Firts

45 11 0
                                    

"Bencana akan datang ketika mulut berbicara tanpa berpikir lebih dulu"

-Aline

"Tuh kan pa, aku telat." Gerutuku pada papa saat kami tiba didepan gerbang sekolah, aku keluar dari mobil dengan wajah kesal. Papa menurunkan kaca mobil dan mengeluarkan tangan kanannya.

"Heh!" tegur papa padaku saat aku mulai melangkah memasuki gerbang sekola, papa memberi kode agar aku menyalami tangannya. Ah, iya aku lupa.

"Pa balikin SIMku ya." Pintaku setelah mencium tangan papa.

"Aku bakalan telat terus kalau bareng papa." Keluhku.

"Ini hari pertama masuk, kamu gak akan dihukum. Sudah sana masuk, banyak alasan." Papa mengibaskan tangannya mengusirku untuk segera pergi.
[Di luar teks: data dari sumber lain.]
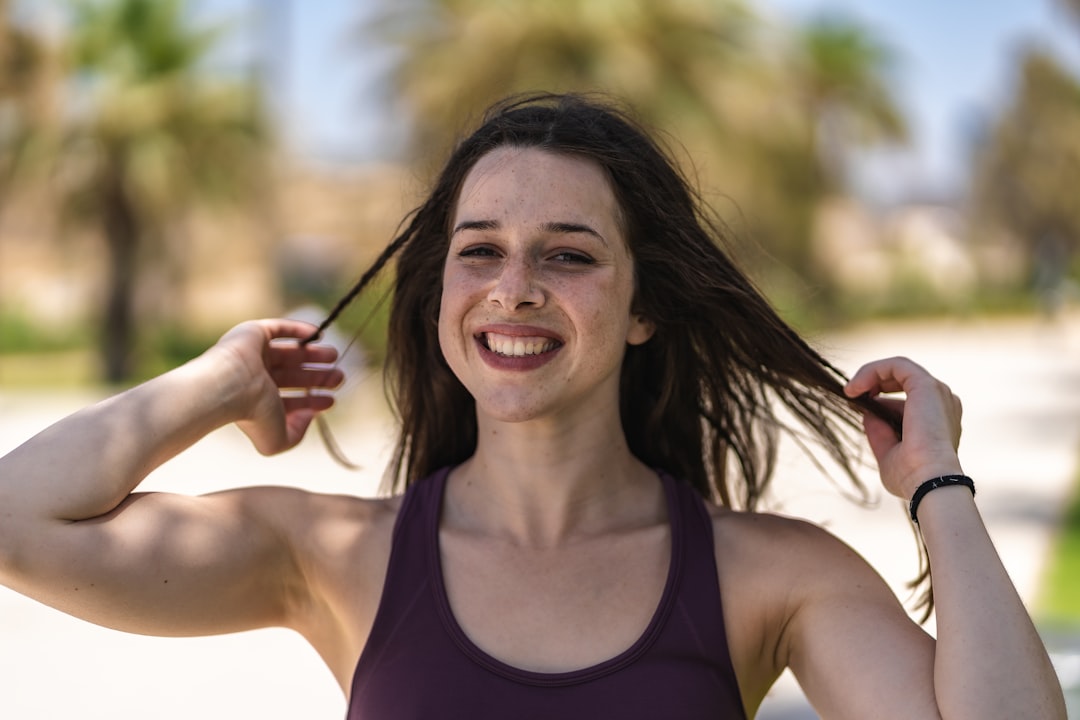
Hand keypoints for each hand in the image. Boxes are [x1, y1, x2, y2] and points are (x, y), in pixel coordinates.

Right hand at [210, 319, 343, 455]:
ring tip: (334, 357)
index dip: (311, 401)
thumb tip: (310, 415)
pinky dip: (299, 330)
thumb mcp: (278, 440)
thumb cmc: (253, 414)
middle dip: (316, 377)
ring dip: (312, 355)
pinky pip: (279, 328)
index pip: (289, 401)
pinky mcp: (253, 334)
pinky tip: (318, 333)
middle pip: (292, 376)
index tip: (331, 400)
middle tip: (339, 377)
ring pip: (289, 353)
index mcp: (257, 402)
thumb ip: (297, 434)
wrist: (229, 386)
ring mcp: (253, 355)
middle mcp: (254, 378)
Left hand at [843, 357, 962, 499]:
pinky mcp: (926, 385)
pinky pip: (896, 365)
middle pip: (902, 381)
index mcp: (939, 419)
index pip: (906, 399)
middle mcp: (942, 402)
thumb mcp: (888, 453)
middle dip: (873, 384)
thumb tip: (867, 413)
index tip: (856, 405)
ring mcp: (937, 392)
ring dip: (870, 375)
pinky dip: (873, 370)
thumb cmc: (912, 476)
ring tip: (850, 392)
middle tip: (851, 395)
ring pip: (899, 369)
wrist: (928, 481)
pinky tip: (855, 388)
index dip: (879, 398)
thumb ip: (878, 431)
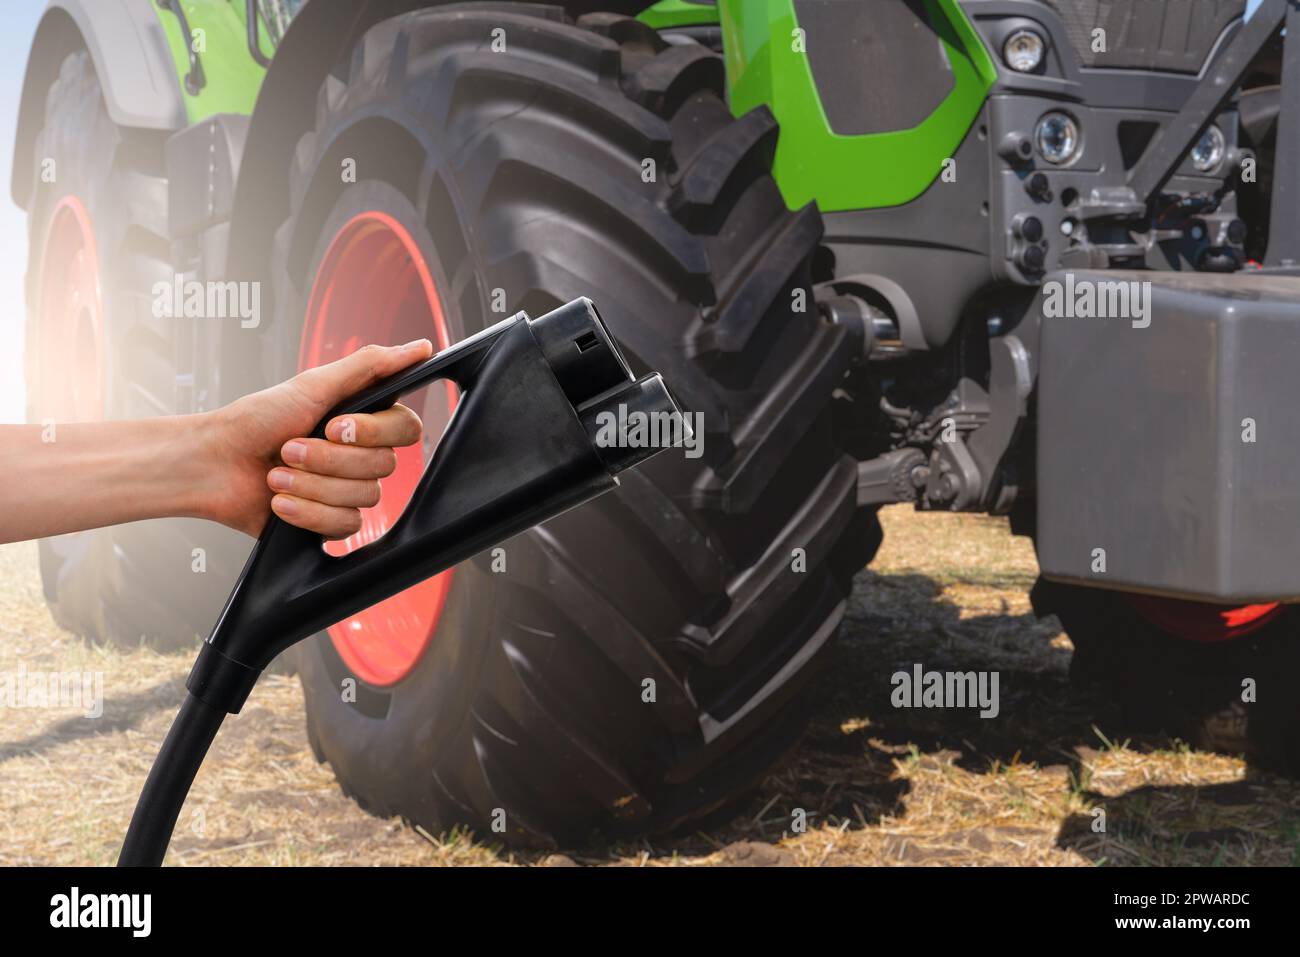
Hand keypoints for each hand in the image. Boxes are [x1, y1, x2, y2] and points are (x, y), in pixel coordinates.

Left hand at [202, 340, 433, 537]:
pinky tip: (282, 501)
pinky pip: (346, 525)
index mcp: (361, 421)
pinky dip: (308, 512)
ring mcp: (346, 490)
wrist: (212, 465)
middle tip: (289, 448)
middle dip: (328, 459)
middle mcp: (359, 456)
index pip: (405, 430)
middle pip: (383, 466)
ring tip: (277, 474)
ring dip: (312, 485)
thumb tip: (420, 348)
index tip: (334, 426)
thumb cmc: (254, 421)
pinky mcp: (330, 522)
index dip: (372, 433)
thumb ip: (370, 366)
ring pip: (364, 497)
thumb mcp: (313, 384)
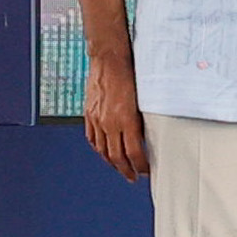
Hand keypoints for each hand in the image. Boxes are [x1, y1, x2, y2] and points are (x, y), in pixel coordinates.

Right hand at [84, 51, 148, 181]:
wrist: (109, 59)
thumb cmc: (130, 74)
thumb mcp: (143, 99)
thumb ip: (142, 120)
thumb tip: (147, 137)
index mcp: (126, 119)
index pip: (134, 153)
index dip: (140, 165)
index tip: (146, 171)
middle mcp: (109, 122)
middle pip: (117, 157)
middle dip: (126, 170)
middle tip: (133, 177)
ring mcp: (97, 119)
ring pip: (103, 150)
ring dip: (112, 163)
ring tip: (120, 169)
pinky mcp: (89, 114)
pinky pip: (92, 138)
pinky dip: (99, 149)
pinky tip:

Beberapa anggota osis berdiri di pos satpam untuk memeriksa kelengkapan murid baru.

"Kak." Panggil Amel padaku, aku hanya menoleh tanpa menyahut.

"Kakak kan udah ditegur dari kelas 11 kemarin." Aku mengangkat alis mendengar ucapannya.

"Rok kakak harus diganti, itu udah kependekan." Lanjutnya menatap Rokku.

"Oh, ini." Ucapku menunjuk rokku.

"Rok gue gak kependekan kok, cuman gue aja tambah tinggi jadi kelihatannya pendek." Jelasku.

"Kakak udah kelas 12 jadi harus memberikan contoh yang baik untuk adik kelas. Oleh karena itu, tolong rok kakak segera diganti." Aku tau Amel menahan emosinya, karena banyak orang jadi dia berusaha bicara baik-baik padaku.

"Iya nanti, gak tau kapan gak janji juga. Soalnya sayang rok masih kepake harus beli lagi, mumbazir. Dah." Aku melambaikan tangan pada Amel dan tersenyum ketika melihat wajah kesalnya.

***

"Annyeong!" teriakku ketika melihat Nola dan Jammy berjalan berlawan arah denganku di koridor.

"Efek SIM disita jadi telat deh." Sindiri Nola padaku.

"Tau deh yang baru pacaran jadi kemana-mana selalu berdua." Sindirku balik. Ya, mereka berdua akhirnya jadian, tiga minggu yang lalu. Jadiannya pun setelah kusidang, karena hampir seminggu mereka saling diam punya masalah tapi tidak memberi tauku. Ternyata mereka berdua saling suka dan memendam rasa, tidak ada ceritanya laki-laki dan perempuan bersahabat tanpa memendam rasa. Untung bukan cinta segi tiga, atau melibatkan aku.

"Tolong hargai jomblo didepan lo ini." Ucapku lagi.

"Beneran putus lo?" tanya Jammy.

"Kenapa putus bego, Danish udah pacarable gitu." Tanya Nola heran.

"Gak usah kepo lo berdua." Balasku.

"Fyi, kita berdua sekelas lagi loh." Pamer Jammy padaku, aku langsung cemberut mendengarnya. "Masa cuman kelas 10 aja sekelas." Keluhku.

"Lo lagi gak beruntung." Nola menepuk pundakku dengan memasang tampang sok sedih.

"Kurang ajar!" mereka langsung tertawa mendengar umpatanku.

"Lo kelas 12 IPA A, tuh." Beritahu Jammy.

"What!" pekikku.

"Isinya orang-orang pinter semua, haha." Tambah Jammy kemudian tertawa.

Ya, aku tahu itu. Anak kelas IPA A sudah pasti berisi anak-anak cerdas, bagaimana jika aku tersingkirkan? Aku sudah bersusah payah bertahan peringkat 1 kemarin.

"Buruan liat mading!" Nola mendorongku agar aku cepat berjalan menuju mading, sesampai disana badanku langsung lemas. Memang benar sebagian isinya anak-anak pintar, namun aku punya firasat buruk saat membaca nama Robby dan teman-temannya juga berada di kelas yang sama denganku.